[Directions]
1. In the overview of Saudi Arabia's carbon capture plans, how much CO2 does the Kingdom aim to capture and store or utilize each year by 2035?
2. Extend the overview of Saudi Arabia's carbon capture plans with a new passage that begins after its final sentence.

Overview
Saudi Arabia’s investment in carbon capture, utilisation, and storage represents a strategic wager that hydrocarbons can remain part of the global energy system in a carbon-constrained world — provided their emissions are managed effectively. The Kingdom is pursuing one of the most ambitious CCUS agendas among hydrocarbon-producing nations, with a target to capture and store or utilise 44 million tonnes of CO2 annually by 2035. This initiative is not motivated by altruism alone; it is a defence of the Kingdom’s core economic asset. If Saudi Arabia can demonstrate that oil and gas can be produced, processed, and consumed with dramatically reduced carbon emissions, it strengthens the long-term demand outlook for hydrocarbons and protects the value of reserves worth trillions of dollars.

[Listed entries]
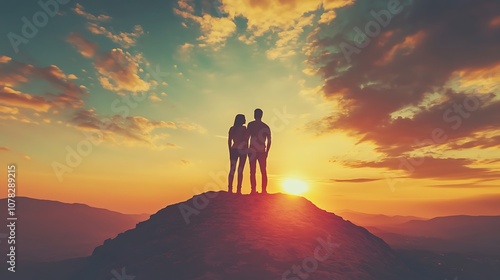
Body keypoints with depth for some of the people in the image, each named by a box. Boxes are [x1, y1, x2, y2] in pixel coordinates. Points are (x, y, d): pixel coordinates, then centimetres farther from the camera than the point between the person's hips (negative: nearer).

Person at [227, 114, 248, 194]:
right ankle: (238, 189, -2)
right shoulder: (243, 128, -5)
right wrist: (247, 149, -1)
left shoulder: (232, 129, 9)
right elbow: (246, 140, -10)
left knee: (232, 170, 5)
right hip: (242, 150, -4)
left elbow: (229, 141, 9)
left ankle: (230, 189, 1)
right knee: (240, 170, -1)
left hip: (233, 150, 4)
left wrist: (230, 152, 13)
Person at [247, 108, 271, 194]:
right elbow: (269, 141, 6)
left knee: (252, 171, 1)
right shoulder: (266, 126, 9)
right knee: (263, 172, 8)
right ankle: (264, 190, 4)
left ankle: (253, 190, -4)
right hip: (262, 152, 2)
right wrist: (267, 151, 13)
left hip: (252, 151, -2)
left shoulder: (251, 124, 1)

[Solved problems]
1. 44 million tonnes of CO2 annually.

2.
The CCUS programme intersects with multiple Vision 2030 objectives: it enables blue hydrogen production for export, supports the circular carbon economy framework aligned with the broader energy transition championed by Saudi Arabia internationally, creates new industrial capabilities and employment, and positions the Kingdom as a technology leader in emissions management.
Current Landscape
Saudi Arabia’s CCUS capabilities are anchored by several operational and planned projects. Saudi Aramco has operated a carbon capture facility at the Hawiyah gas plant since 2015, capturing approximately 500,000 tonnes of CO2 per year and injecting it into the Uthmaniyah oil reservoir for enhanced oil recovery. This project, among the largest in the Middle East, demonstrated the technical feasibility of large-scale CO2 capture and geological storage in the Kingdom.
The Jubail CCS hub represents the next phase of scale-up. This industrial cluster approach co-locates multiple CO2 emitters — refineries, petrochemical plants, power generation facilities — with shared capture, transport, and storage infrastructure. The hub model reduces per-tonne costs by achieving economies of scale in pipeline transport and geological storage.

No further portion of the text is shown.